►
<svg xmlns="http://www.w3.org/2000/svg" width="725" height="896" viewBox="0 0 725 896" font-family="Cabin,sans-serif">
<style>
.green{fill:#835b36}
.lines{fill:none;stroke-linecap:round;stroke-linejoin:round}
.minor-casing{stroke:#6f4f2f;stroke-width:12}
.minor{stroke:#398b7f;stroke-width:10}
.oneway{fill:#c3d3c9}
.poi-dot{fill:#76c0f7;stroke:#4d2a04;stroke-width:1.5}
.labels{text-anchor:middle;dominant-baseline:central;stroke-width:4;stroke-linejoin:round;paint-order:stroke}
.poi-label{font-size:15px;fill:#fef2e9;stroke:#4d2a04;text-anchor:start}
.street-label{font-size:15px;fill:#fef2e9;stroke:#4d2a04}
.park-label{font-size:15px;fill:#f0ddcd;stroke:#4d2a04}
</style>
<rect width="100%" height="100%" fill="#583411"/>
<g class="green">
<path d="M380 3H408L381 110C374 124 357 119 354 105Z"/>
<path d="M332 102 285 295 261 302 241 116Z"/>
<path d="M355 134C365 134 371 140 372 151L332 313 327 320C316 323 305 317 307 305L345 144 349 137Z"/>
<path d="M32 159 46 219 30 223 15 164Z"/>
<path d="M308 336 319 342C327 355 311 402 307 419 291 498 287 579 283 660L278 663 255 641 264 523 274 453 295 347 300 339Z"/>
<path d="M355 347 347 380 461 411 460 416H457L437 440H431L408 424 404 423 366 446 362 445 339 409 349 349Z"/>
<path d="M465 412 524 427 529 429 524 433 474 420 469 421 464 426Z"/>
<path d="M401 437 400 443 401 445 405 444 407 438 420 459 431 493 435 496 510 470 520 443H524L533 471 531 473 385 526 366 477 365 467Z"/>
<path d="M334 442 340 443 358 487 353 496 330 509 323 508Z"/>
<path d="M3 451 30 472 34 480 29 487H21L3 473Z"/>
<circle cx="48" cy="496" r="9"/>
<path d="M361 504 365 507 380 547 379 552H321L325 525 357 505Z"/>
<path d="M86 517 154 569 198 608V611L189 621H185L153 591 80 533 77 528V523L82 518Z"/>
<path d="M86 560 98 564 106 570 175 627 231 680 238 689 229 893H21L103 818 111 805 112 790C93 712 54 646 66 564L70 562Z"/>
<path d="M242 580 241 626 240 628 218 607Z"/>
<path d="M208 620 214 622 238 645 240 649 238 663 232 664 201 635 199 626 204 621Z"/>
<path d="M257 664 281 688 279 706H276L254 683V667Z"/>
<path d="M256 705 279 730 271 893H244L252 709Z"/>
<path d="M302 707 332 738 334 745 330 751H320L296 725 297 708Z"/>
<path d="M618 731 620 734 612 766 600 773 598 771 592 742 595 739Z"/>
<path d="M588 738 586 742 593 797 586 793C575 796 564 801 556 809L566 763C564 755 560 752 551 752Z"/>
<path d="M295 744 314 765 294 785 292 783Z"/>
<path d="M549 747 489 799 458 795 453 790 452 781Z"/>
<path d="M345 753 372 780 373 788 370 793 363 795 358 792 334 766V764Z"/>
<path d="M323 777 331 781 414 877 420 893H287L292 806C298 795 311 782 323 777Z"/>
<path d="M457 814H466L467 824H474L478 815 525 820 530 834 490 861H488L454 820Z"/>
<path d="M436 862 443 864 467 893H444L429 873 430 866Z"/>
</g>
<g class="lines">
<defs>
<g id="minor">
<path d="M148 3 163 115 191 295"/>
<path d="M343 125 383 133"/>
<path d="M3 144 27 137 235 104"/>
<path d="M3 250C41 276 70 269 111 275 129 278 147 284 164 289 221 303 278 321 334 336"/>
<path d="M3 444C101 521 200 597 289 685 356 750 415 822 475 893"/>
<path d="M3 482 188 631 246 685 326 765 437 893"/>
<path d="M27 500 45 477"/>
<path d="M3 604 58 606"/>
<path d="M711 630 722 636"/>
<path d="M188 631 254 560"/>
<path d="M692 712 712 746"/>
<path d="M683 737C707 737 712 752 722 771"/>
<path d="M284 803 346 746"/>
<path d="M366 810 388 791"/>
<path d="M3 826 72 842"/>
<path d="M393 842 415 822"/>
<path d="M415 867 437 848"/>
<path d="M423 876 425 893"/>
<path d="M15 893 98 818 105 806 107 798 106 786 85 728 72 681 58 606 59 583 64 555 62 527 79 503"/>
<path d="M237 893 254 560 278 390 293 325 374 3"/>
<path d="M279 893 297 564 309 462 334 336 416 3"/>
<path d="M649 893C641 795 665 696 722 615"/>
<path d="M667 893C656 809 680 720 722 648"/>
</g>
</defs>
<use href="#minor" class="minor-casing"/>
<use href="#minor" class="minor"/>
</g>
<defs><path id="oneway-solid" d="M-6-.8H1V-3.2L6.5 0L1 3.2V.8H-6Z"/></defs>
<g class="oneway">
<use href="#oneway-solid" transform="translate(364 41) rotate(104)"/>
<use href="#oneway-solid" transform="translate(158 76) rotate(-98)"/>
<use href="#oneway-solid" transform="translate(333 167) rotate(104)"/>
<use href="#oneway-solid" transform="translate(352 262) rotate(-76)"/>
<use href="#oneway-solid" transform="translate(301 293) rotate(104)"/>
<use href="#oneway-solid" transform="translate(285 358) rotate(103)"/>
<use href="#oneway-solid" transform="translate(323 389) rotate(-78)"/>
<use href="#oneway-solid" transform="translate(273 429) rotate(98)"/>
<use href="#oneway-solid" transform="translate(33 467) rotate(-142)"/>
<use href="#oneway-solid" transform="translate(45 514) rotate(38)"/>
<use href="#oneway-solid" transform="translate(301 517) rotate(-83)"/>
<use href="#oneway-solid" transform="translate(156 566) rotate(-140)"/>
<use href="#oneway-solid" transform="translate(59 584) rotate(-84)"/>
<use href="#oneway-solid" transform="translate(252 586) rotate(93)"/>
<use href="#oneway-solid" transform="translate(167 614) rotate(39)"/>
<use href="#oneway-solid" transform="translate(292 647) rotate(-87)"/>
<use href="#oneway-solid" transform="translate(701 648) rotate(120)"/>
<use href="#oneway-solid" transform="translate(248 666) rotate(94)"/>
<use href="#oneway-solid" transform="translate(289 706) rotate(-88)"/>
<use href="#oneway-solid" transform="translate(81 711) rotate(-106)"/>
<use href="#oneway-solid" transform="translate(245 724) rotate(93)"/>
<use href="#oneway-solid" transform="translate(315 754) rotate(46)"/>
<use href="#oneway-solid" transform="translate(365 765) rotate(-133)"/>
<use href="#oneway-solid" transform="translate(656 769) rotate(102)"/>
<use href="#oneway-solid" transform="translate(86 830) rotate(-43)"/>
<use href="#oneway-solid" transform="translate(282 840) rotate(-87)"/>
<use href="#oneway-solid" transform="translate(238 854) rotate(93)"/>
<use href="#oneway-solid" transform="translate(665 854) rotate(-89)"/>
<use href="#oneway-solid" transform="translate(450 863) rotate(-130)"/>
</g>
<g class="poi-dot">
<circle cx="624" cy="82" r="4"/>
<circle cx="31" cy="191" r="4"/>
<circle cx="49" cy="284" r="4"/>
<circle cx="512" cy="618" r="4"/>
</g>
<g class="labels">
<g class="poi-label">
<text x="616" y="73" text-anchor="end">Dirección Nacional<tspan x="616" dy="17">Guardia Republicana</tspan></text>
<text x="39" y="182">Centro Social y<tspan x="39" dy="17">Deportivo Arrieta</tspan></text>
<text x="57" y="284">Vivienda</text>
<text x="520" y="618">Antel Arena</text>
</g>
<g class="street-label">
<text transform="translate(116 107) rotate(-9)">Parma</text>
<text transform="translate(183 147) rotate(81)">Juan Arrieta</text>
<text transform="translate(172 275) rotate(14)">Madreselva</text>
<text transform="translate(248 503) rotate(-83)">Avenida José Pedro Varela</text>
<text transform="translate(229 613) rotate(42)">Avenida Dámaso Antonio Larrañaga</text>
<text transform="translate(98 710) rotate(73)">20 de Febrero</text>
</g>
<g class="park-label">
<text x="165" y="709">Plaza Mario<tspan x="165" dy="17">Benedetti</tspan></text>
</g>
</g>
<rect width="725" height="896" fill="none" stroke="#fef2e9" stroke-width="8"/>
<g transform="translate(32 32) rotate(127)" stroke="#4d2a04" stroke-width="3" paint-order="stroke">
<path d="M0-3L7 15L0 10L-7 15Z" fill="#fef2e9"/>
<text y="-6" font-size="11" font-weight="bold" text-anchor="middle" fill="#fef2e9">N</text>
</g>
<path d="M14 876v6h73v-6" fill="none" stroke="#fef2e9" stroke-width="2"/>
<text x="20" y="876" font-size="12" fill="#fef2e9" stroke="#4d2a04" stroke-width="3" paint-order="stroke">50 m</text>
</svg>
◄
►
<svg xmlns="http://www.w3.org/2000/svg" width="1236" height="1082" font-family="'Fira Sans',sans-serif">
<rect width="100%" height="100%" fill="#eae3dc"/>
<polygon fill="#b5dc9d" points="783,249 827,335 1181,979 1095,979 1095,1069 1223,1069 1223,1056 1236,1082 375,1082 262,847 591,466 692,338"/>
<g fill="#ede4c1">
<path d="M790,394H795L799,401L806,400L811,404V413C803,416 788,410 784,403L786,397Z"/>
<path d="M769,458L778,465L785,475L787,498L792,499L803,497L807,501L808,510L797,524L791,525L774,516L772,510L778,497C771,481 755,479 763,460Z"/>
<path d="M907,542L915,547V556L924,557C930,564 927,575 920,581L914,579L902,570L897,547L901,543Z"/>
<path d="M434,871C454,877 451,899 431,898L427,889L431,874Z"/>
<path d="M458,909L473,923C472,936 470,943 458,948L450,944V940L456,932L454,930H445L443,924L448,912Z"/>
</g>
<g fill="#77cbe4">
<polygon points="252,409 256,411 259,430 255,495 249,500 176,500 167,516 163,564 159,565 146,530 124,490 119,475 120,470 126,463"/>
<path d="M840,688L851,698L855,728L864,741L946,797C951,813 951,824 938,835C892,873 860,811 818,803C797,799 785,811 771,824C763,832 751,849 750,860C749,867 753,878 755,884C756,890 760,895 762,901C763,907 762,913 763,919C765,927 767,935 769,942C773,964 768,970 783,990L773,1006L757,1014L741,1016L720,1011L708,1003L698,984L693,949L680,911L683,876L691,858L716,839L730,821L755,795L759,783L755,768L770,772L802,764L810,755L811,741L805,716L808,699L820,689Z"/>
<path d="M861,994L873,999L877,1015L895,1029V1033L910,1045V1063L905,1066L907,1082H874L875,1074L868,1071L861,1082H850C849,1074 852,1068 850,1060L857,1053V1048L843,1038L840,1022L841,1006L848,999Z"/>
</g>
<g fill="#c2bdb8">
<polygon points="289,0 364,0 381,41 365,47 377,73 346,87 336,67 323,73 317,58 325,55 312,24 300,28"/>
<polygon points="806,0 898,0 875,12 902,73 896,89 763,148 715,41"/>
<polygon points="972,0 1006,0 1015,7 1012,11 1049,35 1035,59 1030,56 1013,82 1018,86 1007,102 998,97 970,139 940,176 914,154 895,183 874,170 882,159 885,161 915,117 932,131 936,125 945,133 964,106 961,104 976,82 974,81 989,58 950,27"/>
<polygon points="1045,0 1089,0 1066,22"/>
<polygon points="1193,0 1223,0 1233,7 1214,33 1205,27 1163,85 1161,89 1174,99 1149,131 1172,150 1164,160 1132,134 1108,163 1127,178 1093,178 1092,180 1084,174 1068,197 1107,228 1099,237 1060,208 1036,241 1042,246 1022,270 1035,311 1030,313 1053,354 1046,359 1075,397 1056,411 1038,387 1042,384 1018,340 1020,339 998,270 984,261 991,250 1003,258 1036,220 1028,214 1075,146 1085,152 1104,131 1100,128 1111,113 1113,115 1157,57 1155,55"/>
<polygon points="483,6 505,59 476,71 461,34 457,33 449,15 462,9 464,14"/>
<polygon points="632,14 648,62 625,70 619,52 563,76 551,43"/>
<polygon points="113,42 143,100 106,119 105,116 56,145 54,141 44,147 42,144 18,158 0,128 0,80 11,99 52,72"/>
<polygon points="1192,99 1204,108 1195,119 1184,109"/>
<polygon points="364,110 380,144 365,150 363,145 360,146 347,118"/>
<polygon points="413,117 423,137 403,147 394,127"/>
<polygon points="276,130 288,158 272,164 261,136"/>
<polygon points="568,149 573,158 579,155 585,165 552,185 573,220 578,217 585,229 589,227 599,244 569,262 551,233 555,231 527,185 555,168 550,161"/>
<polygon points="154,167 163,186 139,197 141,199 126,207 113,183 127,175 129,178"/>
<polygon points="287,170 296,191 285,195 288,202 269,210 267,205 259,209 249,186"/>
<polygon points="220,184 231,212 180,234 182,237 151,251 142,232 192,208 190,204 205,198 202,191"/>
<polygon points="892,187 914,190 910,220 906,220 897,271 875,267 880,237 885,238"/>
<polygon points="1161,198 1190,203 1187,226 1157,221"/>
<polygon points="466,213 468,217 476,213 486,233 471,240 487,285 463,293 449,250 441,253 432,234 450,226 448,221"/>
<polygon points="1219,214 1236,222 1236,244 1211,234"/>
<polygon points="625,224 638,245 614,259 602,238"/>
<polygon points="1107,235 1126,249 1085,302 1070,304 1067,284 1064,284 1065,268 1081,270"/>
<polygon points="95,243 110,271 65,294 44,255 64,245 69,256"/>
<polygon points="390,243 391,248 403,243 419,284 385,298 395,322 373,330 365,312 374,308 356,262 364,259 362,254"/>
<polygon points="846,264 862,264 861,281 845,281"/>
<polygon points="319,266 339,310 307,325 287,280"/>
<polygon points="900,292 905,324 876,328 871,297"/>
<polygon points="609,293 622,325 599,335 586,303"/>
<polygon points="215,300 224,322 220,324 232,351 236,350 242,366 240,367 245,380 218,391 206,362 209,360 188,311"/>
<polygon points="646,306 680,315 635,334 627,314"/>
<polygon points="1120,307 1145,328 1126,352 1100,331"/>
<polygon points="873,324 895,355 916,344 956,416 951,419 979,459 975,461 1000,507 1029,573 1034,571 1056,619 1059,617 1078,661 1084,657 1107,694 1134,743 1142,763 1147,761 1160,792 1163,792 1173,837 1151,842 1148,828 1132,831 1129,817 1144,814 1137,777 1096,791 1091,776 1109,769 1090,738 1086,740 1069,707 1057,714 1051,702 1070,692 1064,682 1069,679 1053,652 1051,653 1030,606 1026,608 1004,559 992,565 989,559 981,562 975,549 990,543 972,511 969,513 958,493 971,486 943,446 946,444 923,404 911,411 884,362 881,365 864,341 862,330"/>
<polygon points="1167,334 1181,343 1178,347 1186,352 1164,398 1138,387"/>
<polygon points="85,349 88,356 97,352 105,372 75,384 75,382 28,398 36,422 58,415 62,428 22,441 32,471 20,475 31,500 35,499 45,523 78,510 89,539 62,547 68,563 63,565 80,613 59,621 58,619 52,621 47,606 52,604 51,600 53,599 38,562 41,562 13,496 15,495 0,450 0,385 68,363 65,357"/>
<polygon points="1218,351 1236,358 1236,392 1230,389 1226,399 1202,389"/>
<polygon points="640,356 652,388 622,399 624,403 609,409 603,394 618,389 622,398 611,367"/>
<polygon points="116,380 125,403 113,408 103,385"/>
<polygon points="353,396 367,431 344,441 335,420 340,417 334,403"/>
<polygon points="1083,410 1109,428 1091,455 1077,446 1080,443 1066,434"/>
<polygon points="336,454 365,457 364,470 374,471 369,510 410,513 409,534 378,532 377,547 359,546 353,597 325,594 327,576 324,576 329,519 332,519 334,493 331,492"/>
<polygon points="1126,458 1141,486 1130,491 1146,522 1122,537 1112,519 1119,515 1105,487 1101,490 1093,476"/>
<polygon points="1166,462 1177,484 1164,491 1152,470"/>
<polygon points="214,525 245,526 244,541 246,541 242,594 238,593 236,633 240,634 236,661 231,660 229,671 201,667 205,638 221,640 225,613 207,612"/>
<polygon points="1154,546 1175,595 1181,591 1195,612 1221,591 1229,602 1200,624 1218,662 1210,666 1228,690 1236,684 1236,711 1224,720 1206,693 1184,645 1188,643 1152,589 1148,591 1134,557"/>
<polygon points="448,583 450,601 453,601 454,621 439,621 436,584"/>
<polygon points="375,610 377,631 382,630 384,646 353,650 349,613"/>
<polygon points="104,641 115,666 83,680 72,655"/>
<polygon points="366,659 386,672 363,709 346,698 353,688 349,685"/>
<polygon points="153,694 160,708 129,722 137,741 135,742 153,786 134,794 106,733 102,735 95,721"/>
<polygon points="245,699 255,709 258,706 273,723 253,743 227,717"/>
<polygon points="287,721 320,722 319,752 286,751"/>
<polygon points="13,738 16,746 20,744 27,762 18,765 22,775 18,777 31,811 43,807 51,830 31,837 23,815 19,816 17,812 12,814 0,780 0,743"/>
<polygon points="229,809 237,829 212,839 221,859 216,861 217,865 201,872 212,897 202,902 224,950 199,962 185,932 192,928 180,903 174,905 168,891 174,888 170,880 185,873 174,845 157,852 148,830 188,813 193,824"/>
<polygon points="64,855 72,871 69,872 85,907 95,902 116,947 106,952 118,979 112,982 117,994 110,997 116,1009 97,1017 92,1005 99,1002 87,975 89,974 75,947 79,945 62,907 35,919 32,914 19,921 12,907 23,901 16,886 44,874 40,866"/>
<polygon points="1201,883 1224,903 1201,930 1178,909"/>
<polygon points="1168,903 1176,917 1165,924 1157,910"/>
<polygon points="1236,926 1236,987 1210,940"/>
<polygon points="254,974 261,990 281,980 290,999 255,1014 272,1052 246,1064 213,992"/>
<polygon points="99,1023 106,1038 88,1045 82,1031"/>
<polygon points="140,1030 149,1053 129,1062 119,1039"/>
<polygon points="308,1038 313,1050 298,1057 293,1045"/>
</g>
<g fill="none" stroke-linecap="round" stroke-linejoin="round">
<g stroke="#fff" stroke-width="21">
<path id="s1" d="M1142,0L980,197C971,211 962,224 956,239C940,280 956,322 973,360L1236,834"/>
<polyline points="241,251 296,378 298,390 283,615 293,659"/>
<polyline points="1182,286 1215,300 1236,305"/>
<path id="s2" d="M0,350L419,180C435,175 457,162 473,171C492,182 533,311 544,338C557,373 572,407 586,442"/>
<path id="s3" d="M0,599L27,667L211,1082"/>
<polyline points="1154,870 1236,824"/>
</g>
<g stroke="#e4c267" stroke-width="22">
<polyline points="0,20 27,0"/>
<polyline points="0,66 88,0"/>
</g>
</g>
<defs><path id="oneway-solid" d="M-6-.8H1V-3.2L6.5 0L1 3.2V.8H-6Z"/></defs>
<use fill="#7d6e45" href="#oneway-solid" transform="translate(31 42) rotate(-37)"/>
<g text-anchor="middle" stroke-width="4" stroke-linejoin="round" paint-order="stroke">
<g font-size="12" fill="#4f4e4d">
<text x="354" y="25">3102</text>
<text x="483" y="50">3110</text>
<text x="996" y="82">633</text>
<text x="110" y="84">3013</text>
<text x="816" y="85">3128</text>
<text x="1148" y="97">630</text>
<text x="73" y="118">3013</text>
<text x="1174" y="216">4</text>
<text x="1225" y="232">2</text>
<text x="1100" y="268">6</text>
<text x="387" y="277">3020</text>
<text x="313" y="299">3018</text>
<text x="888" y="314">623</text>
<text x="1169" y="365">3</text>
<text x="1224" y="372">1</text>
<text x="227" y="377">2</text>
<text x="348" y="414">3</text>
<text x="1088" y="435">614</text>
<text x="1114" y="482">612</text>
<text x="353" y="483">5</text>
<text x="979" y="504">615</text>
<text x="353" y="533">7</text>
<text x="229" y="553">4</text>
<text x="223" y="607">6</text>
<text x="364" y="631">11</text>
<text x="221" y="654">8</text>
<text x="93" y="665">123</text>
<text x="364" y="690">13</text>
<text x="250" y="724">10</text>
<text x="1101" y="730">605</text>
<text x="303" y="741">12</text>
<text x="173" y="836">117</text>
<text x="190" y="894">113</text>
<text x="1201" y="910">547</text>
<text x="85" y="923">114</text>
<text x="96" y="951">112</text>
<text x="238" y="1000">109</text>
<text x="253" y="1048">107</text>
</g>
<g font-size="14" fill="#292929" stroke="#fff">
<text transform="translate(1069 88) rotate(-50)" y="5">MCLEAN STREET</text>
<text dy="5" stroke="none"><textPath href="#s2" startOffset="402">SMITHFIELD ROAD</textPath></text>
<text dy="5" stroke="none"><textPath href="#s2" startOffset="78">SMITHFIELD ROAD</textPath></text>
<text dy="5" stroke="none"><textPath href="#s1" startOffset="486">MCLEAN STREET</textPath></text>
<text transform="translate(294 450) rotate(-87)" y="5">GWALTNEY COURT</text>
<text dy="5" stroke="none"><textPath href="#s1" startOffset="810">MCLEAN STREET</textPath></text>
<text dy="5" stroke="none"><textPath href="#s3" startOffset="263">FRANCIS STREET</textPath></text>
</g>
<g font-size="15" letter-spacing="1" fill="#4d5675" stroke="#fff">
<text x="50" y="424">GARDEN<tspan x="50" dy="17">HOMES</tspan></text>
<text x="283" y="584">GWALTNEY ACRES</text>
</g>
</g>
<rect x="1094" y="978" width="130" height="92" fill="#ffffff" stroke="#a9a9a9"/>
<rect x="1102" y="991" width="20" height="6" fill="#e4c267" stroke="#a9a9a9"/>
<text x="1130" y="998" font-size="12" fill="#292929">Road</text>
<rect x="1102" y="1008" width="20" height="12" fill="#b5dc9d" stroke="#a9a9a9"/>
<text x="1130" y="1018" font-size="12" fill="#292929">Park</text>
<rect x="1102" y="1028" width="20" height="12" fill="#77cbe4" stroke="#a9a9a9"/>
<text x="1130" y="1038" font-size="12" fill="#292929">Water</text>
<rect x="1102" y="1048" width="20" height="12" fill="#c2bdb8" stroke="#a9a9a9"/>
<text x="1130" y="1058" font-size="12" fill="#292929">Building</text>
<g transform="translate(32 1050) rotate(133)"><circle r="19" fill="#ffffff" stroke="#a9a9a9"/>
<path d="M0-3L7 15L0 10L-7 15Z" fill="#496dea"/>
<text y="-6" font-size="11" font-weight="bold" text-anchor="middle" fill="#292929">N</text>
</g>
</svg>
◄
In the records, how many lines have the word "labels" in them? Only the number is needed.

Written response →
2